Blued, Geng’s new gay dating app, now has 15 million users, including around 12 million in China (Grindr has a total of five million users). Geng has used the brand to set up HIV testing stations for gay men, strengthening his relationship with the government, which has struggled to connect with much of the gay community and has recently placed an increased focus on treating and preventing the spread of the disease.
Blued, similar to popular foreign apps such as Grindr and Jack’d. Crucially, however, Blued allows users to connect their profiles to their Weixin and Weibo accounts. Roughly 70 per cent of its users are active on it at least once a month and a quarter log on everyday.

The state-run Xinhua news agency has stated that health authorities are concerned that the ‘broad use of the internet by gay and bisexual men in China… may exacerbate the country’s already high prevalence of HIV’. Geng – who uses his websites to promote safe sex – believes it is the opposite. Previously, gay men in China had little choice other than to search each other out in public toilets or parks. But this activity has decreased since online dating opened other avenues to meet new people.

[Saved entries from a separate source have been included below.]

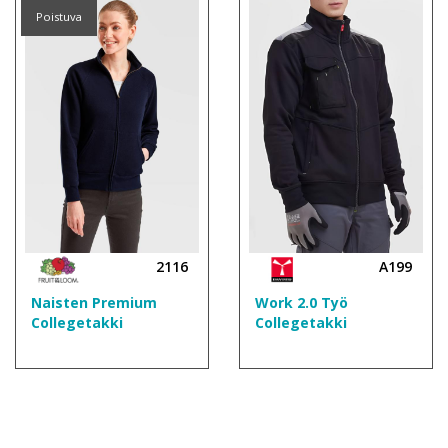
Poistuva
2116
A199
Naisten Premium
Work 2.0 Työ
Collegetakki
Collegetakki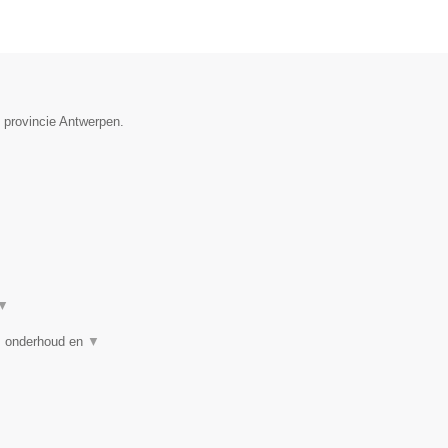
e provincie Antwerpen.
▼
g, onderhoud en
▼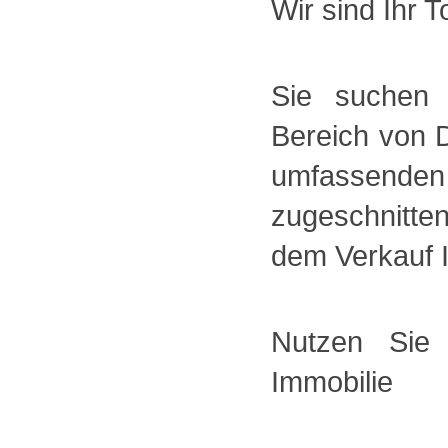
Wir sind Ihr 
Sie suchen 
Bereich von 
umfassende
zugeschnitte
dem Verkauf I
Nutzen Sie
Immobilie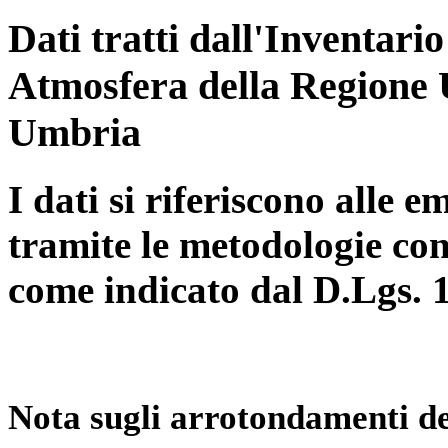
Dati tratti dall'Inventari
Atmosfera della Regione 
Umbria
I dati si riferiscono alle e
tramite le metodologie con
come indicato dal D.Lgs. 
Nota sugli arrotondamenti de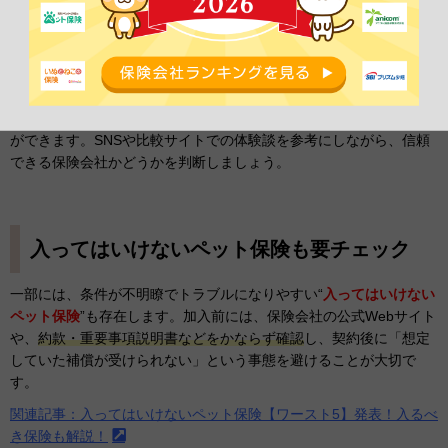
ペット保険や保険会社の口コミも確認！
ペット保険の検討にあたっては、実際に加入した人の「
口コミ
」を
確認するのも有効です。保険金の支払いスピードや対応の丁寧さ、
請求のしやすさなど、
公式情報だけではわからない実態
を知ること
ができます。SNSや比較サイトでの体験談を参考にしながら、信頼
できる保険会社かどうかを判断しましょう。
入ってはいけないペット保険も要チェック
一部には、条件が不明瞭でトラブルになりやすい“
入ってはいけない
ペット保険
”も存在します。加入前には、保険会社の公式Webサイト
や、
約款・重要事項説明書などをかならず確認
し、契約後に「想定
していた補償が受けられない」という事態を避けることが大切で
す。
関連記事：入ってはいけないペット保険【ワースト5】発表！入るべ
き保険も解説！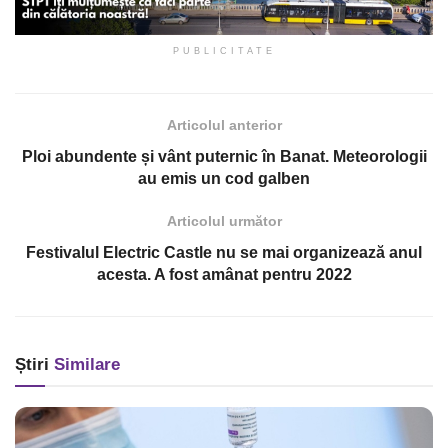
PUBLICITATE
Articolul anterior
Ploi abundente și vânt puternic în Banat. Meteorologii
au emis un cod galben
Articolul următor
Festivalul Electric Castle nu se mai organizează anul
acesta. A fost amânat pentru 2022
Știri
Similare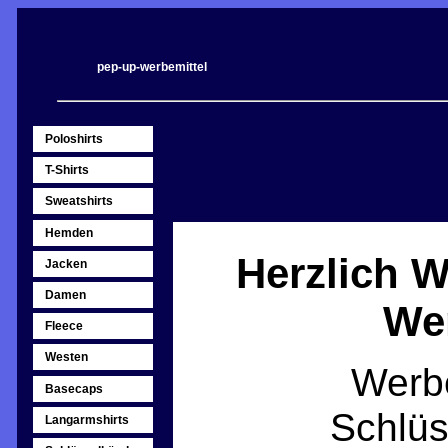
pep-up-werbemittel
Poloshirts
T-Shirts
Sweatshirts
Hemden
Herzlich 
Jacken
Damen
Wer
Fleece
Westen
Werbe
Basecaps
Schlüs
Langarmshirts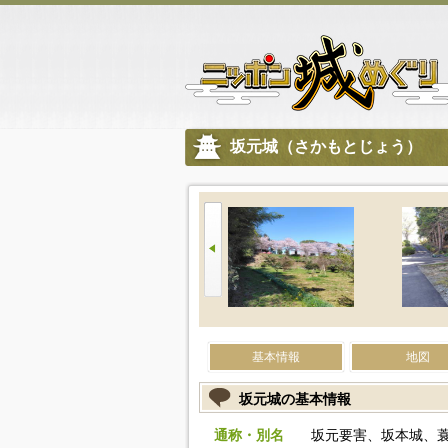
坂元城（さかもとじょう）
基本情報
地図
坂元城の基本情報
通称・別名
坂元要害、坂本城、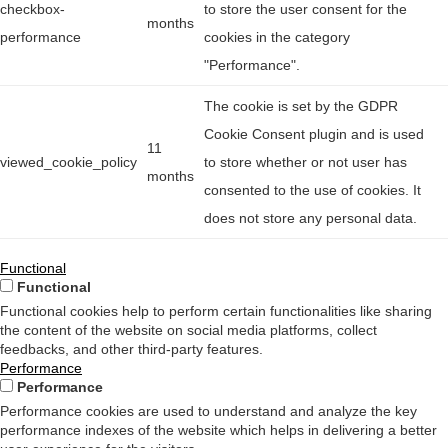
checkbox-
to store the user consent for the
months
performance
cookies in the category
"Performance".
The cookie is set by the GDPR
Cookie Consent plugin and is used
11
viewed_cookie_policy
to store whether or not user has
months
consented to the use of cookies. It
does not store any personal data.
Functional
Functional
Functional cookies help to perform certain functionalities like sharing
the content of the website on social media platforms, collect
feedbacks, and other third-party features.
Performance
Performance
Performance cookies are used to understand and analyze the key
performance indexes of the website which helps in delivering a better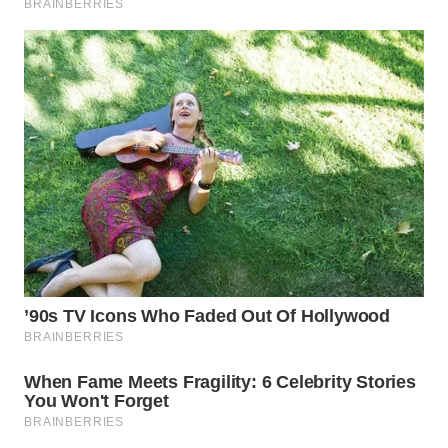
WN
SUMEDANG
WN
CIANJUR
WN
KEPULAUAN
SERIBU
WN
TANGERANG
WN
BINJAI
WN
CIREBON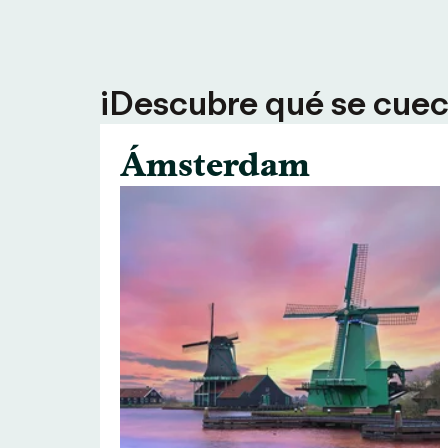
¡Descubre qué se cuece
Ámsterdam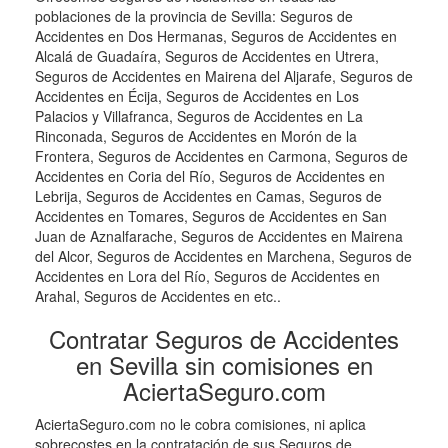
poblaciones de la provincia de Sevilla: Seguros de
Accidentes en Dos Hermanas, Seguros de Accidentes en
Alcalá de Guadaíra, Seguros de Accidentes en Utrera,
Seguros de Accidentes en Mairena del Aljarafe, Seguros de
Accidentes en Écija, Seguros de Accidentes en Los
Palacios y Villafranca, Seguros de Accidentes en La
Rinconada, Seguros de Accidentes en Morón de la
Frontera, Seguros de Accidentes en Carmona, Seguros de
Accidentes en Coria del Río, Seguros de Accidentes en
Lebrija, Seguros de Accidentes en Camas, Seguros de
Accidentes en Tomares, Seguros de Accidentes en San
Juan de Aznalfarache, Seguros de Accidentes en Mairena
del Alcor, Seguros de Accidentes en Marchena, Seguros de
Accidentes en Lora del Río, Seguros de Accidentes en
Arahal, Seguros de Accidentes en etc..
Contratar Seguros de Accidentes
en Sevilla sin comisiones en
AciertaSeguro.com
AciertaSeguro.com no le cobra comisiones, ni aplica
sobrecostes en la contratación de sus Seguros de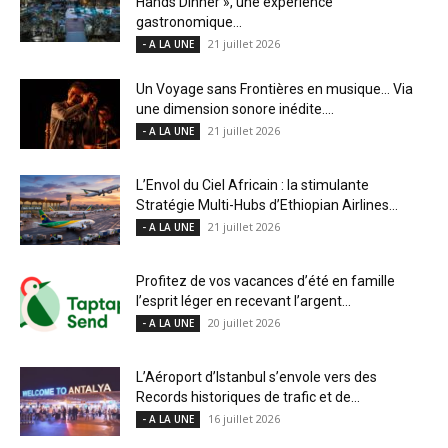
Hands Dinner », une expérience
gastronomique...
21 juillet 2026
- A LA UNE
Un Voyage sans Frontières en musique… Via
une dimension sonore inédite....
21 juillet 2026
- A LA UNE
L’Envol du Ciel Africain : la stimulante
Stratégie Multi-Hubs d’Ethiopian Airlines...
21 juillet 2026
- A LA UNE
Profitez de vos vacances d’été en famille
l’esprit léger en recevant l’argent...
20 juillet 2026
- A LA UNE
L’Aéroport d’Istanbul s’envole vers des
Records historiques de trafic et de...
16 juillet 2026
- A LA UNE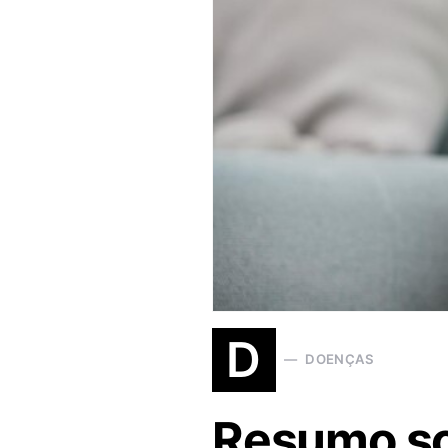
D
DOENÇAS
Resumo sob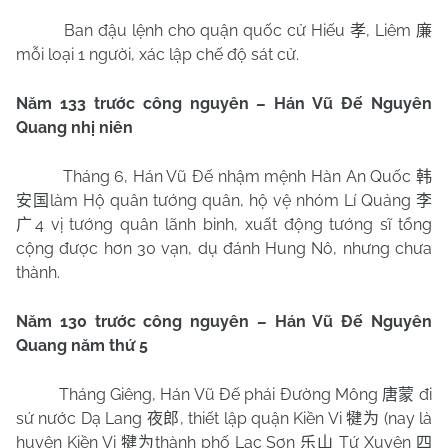
Ban đậu lệnh cho quận quốc cử Hiếu
, Liêm
孝
廉
mỗi loại 1 người, xác lập chế độ sát cử.
Năm 133 trước công nguyên – Hán Vũ Đế Nguyên
Quang nhị niên
Tháng 6, Hán Vũ Đế nhậm mệnh Hàn An Quốc
韩
làm Hộ quân tướng quân, hộ vệ nhóm Lí Quảng
安国
李
4 vị tướng quân lãnh binh, xuất động tướng sĩ tổng
广
cộng được hơn 30 vạn, dụ đánh Hung Nô, nhưng chưa
thành.
Năm 130 trước công nguyên – Hán Vũ Đế Nguyên
Quang năm thứ 5
Tháng Giêng, Hán Vũ Đế phái Đường Mông
đi
唐蒙
sứ nước Dạ Lang
, thiết lập quận Kiền Vi
(nay là
夜郎
犍为
huyện Kiền Vi
thành phố Lạc Sơn
Tứ Xuyên
犍为
乐山
四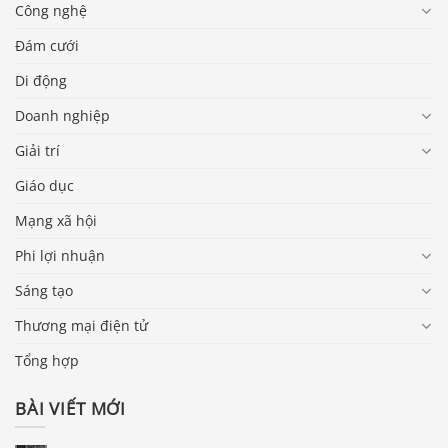
Công nghệ
Đám cưới
Di động
Doanh nghiệp
Giải trí
Giáo dục
Mạng xã hội
Phi lợi nhuận
Sáng tạo
Thương mại điện tử
Tổng hợp
BÀI VIẾT MỚI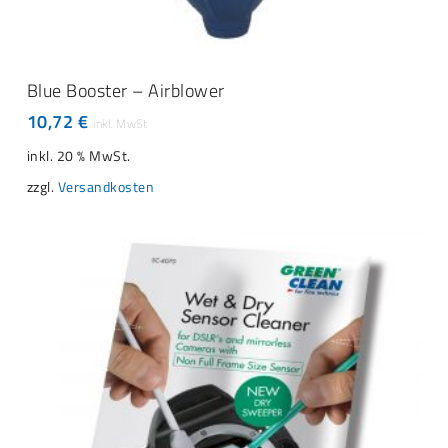
IN DEN WARENKORB
Blue Booster – Airblower
10,72
€
inkl. 20 % MwSt.
zzgl.
Versandkosten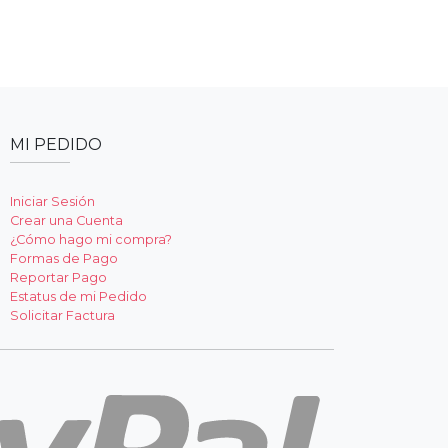
MI PEDIDO
Iniciar Sesión
Crear una Cuenta
¿Cómo hago mi compra?
Formas de Pago
Reportar Pago
Estatus de mi Pedido
Solicitar Factura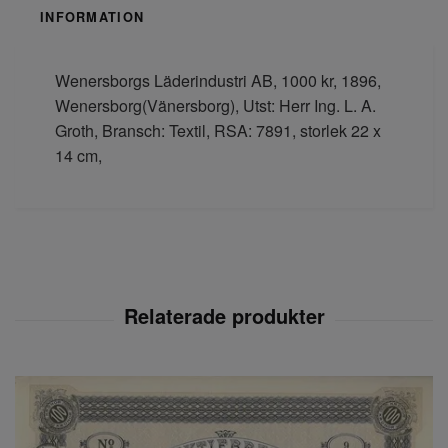
INFORMATION
Wenersborgs Läderindustri AB, 1000 kr, 1896,
Wenersborg(Vänersborg), Utst: Herr Ing. L. A.
Groth, Bransch: Textil, RSA: 7891, storlek 22 x
14 cm,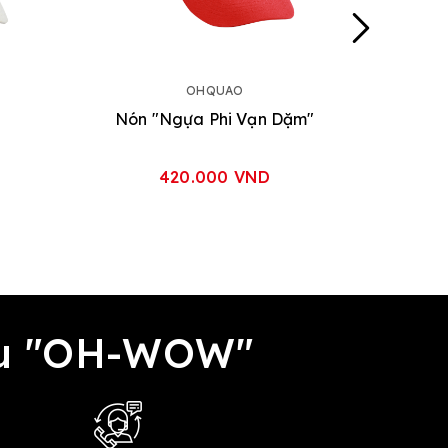
OHQUAO
Nón "Ngựa Phi Vạn Dặm"
420.000 VND
đều "OH-WOW"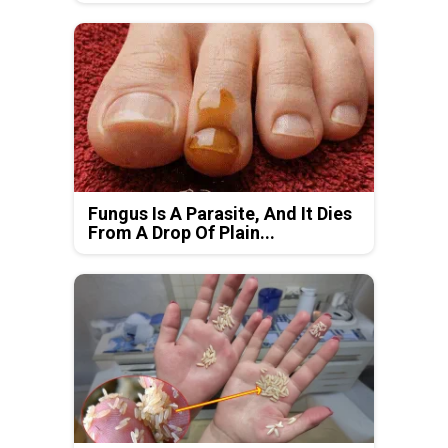
Fungus Is A Parasite, And It Dies
From A Drop Of Plain...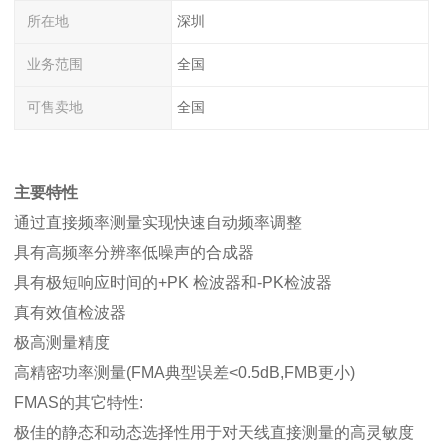
所在地
深圳
业务范围
全国
可售卖地
全国
主要特性
通过直接频率测量实现快速自动频率调整
具有高频率分辨率低噪声的合成器
具有极短响应时间的+PK 检波器和-PK检波器
真有效值检波器
极高测量精度
高精密功率测量(FMA典型误差<0.5dB,FMB更小)
FMAS的其它特性:
极佳的静态和动态选择性用于对天线直接测量的高灵敏度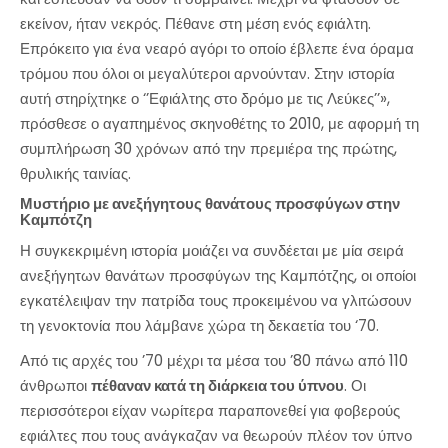
εκείνον, ήταν νεκρός. Πέθανε στη μέση ενός εφιάλτη.
Επρόκειτο για ένα νεαρό αγόρι το οποίο έβλεπε ένα όραμα
τρόμου που όλοι οι μεγαλύτεροι αρνούνταν. Στην ιστορία
αυτή στηρίχτηκε ο ‘’Εφιάλτης στο δρόμο με τις Λεύκες’’»,
πρόσθεσε ο αγαπημένος σκηνοθέτης το 2010, με αφορμή τη
συμπλήρωση 30 χρόνων από την πρεμιέρα της πρώτης,
θρυλικής ταινίας.
Μυστήριο με ανεξήγητους θανάτους προσφύγων στην
Καμπότζη
Η συγκεκριμένη ιστορία μοιάζει να συνδέεται με μία σειρά
ανεξήγητων θανάτων προσφύγων της Καμπότζης, οι οποίοι
εγκατέλειψαν την πατρίδα τους προκειμένου να γλιτώσουν
τη γενοκτονία που λάμβανε χώρα τη δεκαετία του ‘70.
Από τις αρχές του ’70 μέχρι τα μέσα του ’80 πάνω από 110
άνθρωποι
πέθαναν κατά τη διάρκεια του ύπνου
. Οι
περισσότεροι είχαν νωρίτερα παραπονεθεί για φοβερούς
εφιάλτες που τους ανάγκαζαν να θεωρούν πλέον τον ύπνο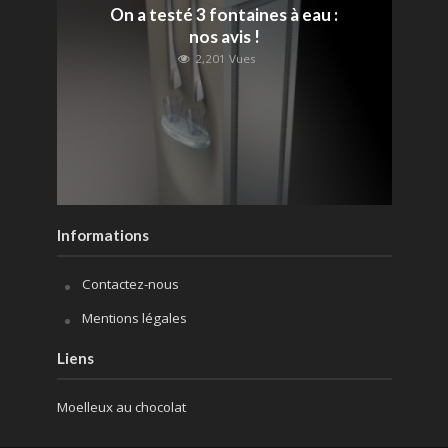
On a testé 3 fontaines à eau :
nos avis !
2,201 Vues
Informations
Contactez-nous
Mentions légales
Liens
Moelleux au chocolat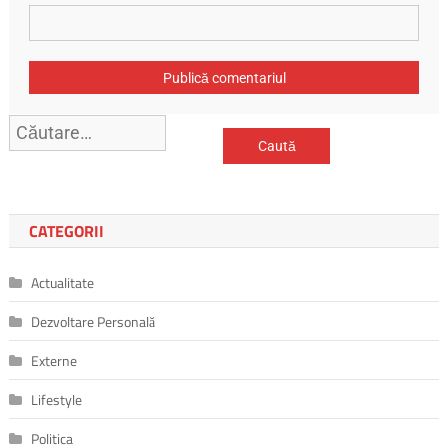
Caută
după:
CATEGORII
Actualitate
Dezvoltare Personală
Externe
Lifestyle
Politica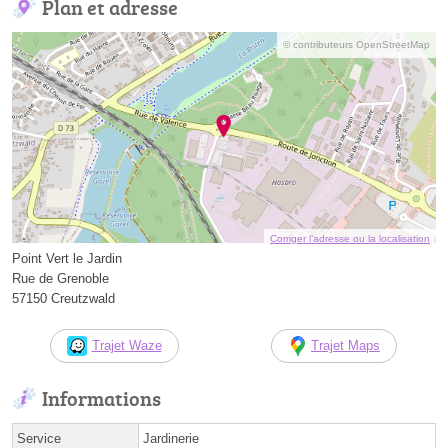
Plan et adresse
© contributeurs OpenStreetMap
Corriger l’adresse ou la localisation
Point Vert le Jardin
Rue de Grenoble
57150 Creutzwald
Trajet Waze
Trajet Maps
Informations
Service
Jardinerie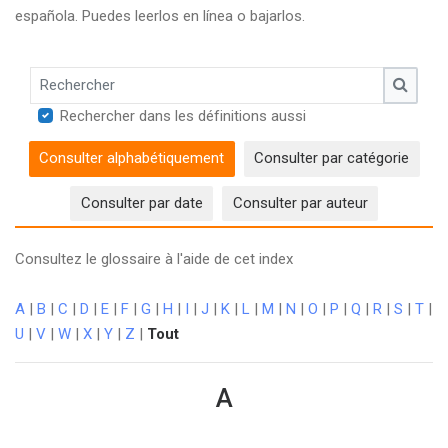
española. Puedes leerlos en línea o bajarlos.
Rechercher
Recher
Rechercher dans les définitions aussi
Consulter alphabétiquement
Consulter par catégorie
Consulter par date
Consulter par auteur
Consultez le glossaire à l'aide de cet index
A
|
B
|
C
|
D
|
E
|
F
|
G
|
H
|
I
|
J
|
K
|
L
|
M
|
N
|
O
|
P
|
Q
|
R
|
S
|
T
|
U
|
V
|
W
|
X
|
Y
|
Z
|
Tout
A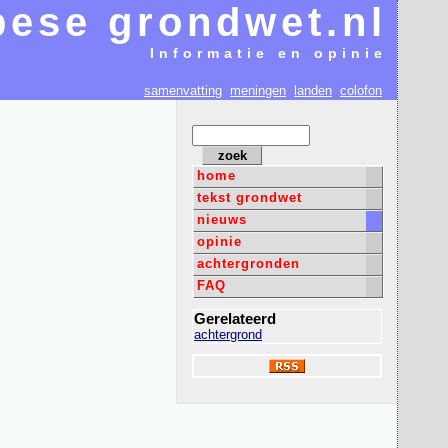
ese grondwet.nl
Informatie en opinie
samenvatting
meningen
landen
colofon
home
tekst grondwet
nieuws
opinie
achtergronden
FAQ
Gerelateerd
achtergrond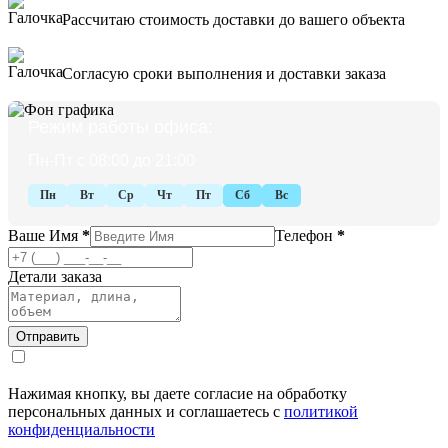
Рассчитаю стоимость доставки до вашего объекта
Согласую сроки выполнения и доставки заказа
Режим работы офиса:
Пн-Пт с 08:00 до 21:00
Пн
Вт
Ср
Чт
Пт
Сб
Вс
Ваше Имя
*
Телефон
*
Детали заказа
Нажимая кнопку, вы даете согласие на обработку
персональных данных и соглашаетесь с
политикой
конфиденциальности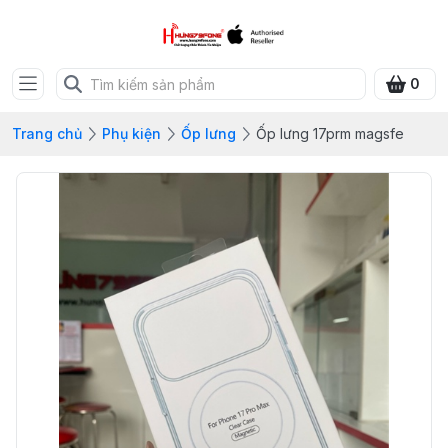
0
Trang chủ
Phụ kiện
Ốp lưng
Ốp lưng 17prm magsfe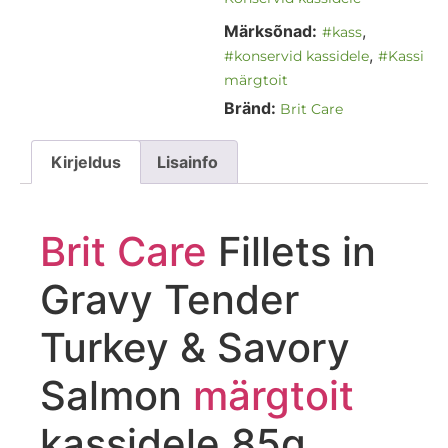
Märksõnad:
,
#kass
,
#konservid kassidele
#Kassi
märgtoit
Bränd:
Brit Care
Kirjeldus
Lisainfo
Brit Care
Fillets in
Gravy Tender
Turkey & Savory
Salmon
märgtoit
kassidele 85g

Geng, now 40, has long dreamed of having his own child.
“Ever since I turned 35, I’ve wanted to become a father, just an original desire,” Geng said.
One year ago he finally had his son through surrogacy in California, where the practice is legal. Xiao Shu’s mother is an anonymous Caucasian egg donor.

“I want an exciting life, to prove that even if you are gay, you can be successful, you can be rich, you can have respect and approval, you can have social status,” he said, speaking in his sprawling office building in Beijing, where he oversees about 200 employees. "You can have dreams, and a happy life.” 
 
“I am apologetic that I can’t give Xiao Shu a perfect family,” he said. “But I will teach him to be strong, just like I have been. I will tell him, your father is gay, but he wanted to give you life. I have confidence, and responsibility, to give you a happy life. I hope you won’t blame me for having you. Maybe you will say, thank you, dad, for bringing me into this world.”